Previously the WinUI controls and APIs were part of the Windows SDK, which ships twice a year with the Semi Annual Channel releases of Windows and also includes changes to the app platform (like the model for how applications suspend, resume or run in the background). Now, new user interface controls will ship more often than Windows, in the same way that the new Chromium-based Edge browser ships every six weeks rather than only when Windows gets an update. That means that in-box applications like Mail and Calculator could also change their interface without a new version of Windows coming out, because the interface components are decoupled from the Windows version.

Some of these changes will also come to older versions of Windows because if developers choose, some WinUI apps can run in the new Edge browser using WebAssembly and the Uno Platform, on Windows 7 and 8, or even on the Mac. That's not going to change an app like Calculator on Windows 7 but it does give enterprises a strategy for taking advantage of new Windows options without excluding users on older versions of Windows. WinUI is even moving towards being open-source, so Xamarin, React Native and Flutter apps that run on Windows 10 and 10X will essentially be UWP applications.

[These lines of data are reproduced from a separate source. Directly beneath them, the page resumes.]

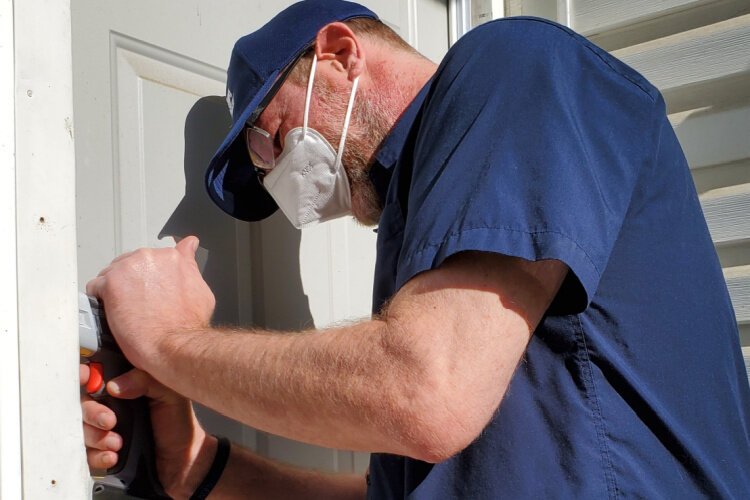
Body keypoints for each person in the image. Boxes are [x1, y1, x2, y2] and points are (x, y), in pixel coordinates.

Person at [80, 0, 750, 498]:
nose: (280, 176)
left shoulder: (511, 66)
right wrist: (198, 466)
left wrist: (168, 341)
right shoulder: (421, 224)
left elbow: (425, 393)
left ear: (340, 55)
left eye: (271, 138)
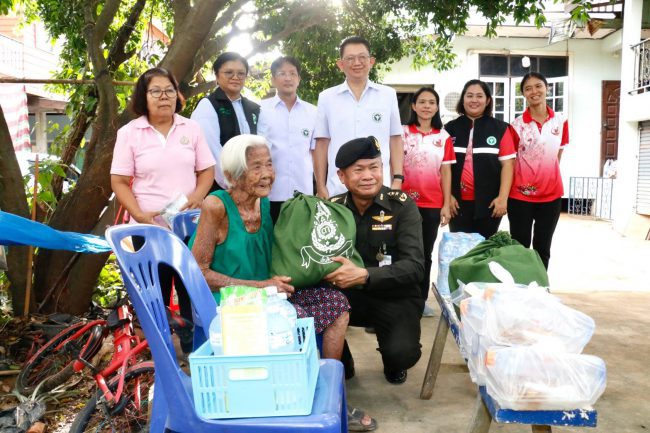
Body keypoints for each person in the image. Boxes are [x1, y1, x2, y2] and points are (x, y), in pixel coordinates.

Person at [189, 134, 376, 431]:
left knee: (337, 305)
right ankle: (292, 397)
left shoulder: (262, 202)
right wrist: (262, 287)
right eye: (256, 167)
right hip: (231, 303)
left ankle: (331, 395)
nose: (267, 174)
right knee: (292, 322)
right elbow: (198, 272)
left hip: (269, 294)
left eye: (269, 164)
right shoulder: (216, 206)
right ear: (233, 175)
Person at [110, 67, 216, 351]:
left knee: (191, 287)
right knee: (156, 292)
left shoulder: (190, 128)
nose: (164, 96)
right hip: (149, 229)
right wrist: (139, 214)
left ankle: (195, 349)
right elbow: (119, 181)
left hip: (188, 226)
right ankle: (161, 352)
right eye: (155, 91)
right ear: (143, 97)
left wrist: (197, 197)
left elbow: (207, 170)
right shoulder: (130, 133)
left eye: (169, 90)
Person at [327, 136, 424, 386]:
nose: (368, 176)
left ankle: (392, 360)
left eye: (374, 167)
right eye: (358, 170)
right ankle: (341, 361)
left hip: (395, 294)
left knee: (402, 353)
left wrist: (365, 275)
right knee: (311, 301)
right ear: (342, 176)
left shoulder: (402, 207)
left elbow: (415, 266)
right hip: (350, 295)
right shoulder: (333, 209)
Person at [313, 36, 404, 198]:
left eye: (362, 57)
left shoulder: (388, 95)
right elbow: (321, 144)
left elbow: (395, 139)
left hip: (379, 186)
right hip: (338, 186)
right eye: (350, 58)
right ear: (341, 64)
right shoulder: (327, 97)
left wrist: (397, 180)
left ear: (371, 61)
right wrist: (321, 186)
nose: (357, 63)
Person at [402, 87, 456, 316]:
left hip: (432, 204)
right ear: (414, 106)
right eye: (422, 102)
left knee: (425, 254)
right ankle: (401, 298)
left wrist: (446, 204)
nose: (427, 106)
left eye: (431, 102)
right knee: (403, 252)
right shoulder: (402, 133)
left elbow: (446, 172)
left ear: (436, 107)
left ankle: (420, 300)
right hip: (404, 203)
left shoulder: (443, 137)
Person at [508, 72, 568, 269]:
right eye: (528, 88)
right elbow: (511, 161)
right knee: (519, 248)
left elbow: (557, 155)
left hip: (551, 196)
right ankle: (519, 285)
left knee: (543, 248)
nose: (534, 91)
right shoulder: (516, 125)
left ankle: (540, 285)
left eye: (538, 86)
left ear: (547, 88)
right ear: (523, 94)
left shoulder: (561, 121)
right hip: (520, 197)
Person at [444, 79, 516, 239]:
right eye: (469, 96)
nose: (474, 100)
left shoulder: (501, 128)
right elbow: (442, 167)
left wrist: (502, 198)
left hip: (490, 204)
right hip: (456, 204)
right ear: (463, 99)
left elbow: (508, 165)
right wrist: (447, 196)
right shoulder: (449, 128)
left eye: (479, 96)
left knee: (484, 249)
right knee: (460, 248)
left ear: (487, 100)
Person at [257, 56, 316, 223]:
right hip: (269, 193)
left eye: (292, 73)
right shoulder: (261, 110)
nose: (288, 78)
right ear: (273, 80)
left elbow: (316, 152)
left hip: (303, 193)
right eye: (282, 73)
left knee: (301, 236)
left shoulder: (313, 112)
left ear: (299, 79)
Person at [191, 52, 260, 191]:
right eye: (229, 72)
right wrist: (232, 183)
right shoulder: (208, 105)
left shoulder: (253, 108)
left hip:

As an OS that's been developed over nearly 30 years, Windows is a complex system and some of the internals still aren't completely documented, which complicates the ongoing work to improve isolation and modularisation. The much-misunderstood MinWin was actually part of the internal work to document the internals of Windows and refactor interfaces so that applications calling, for example, the audio stack didn't have to reach into kernel mode but could talk to a high-level API.

Windows 10X sacrifices a certain amount of compatibility for security and battery life, in particular doing away with system tray tools and system-wide, third-party keyboard shortcuts. But the WCOS work of separating more of Windows into components that can be put together in different ways is going to show up in many more places in 2020 and beyond.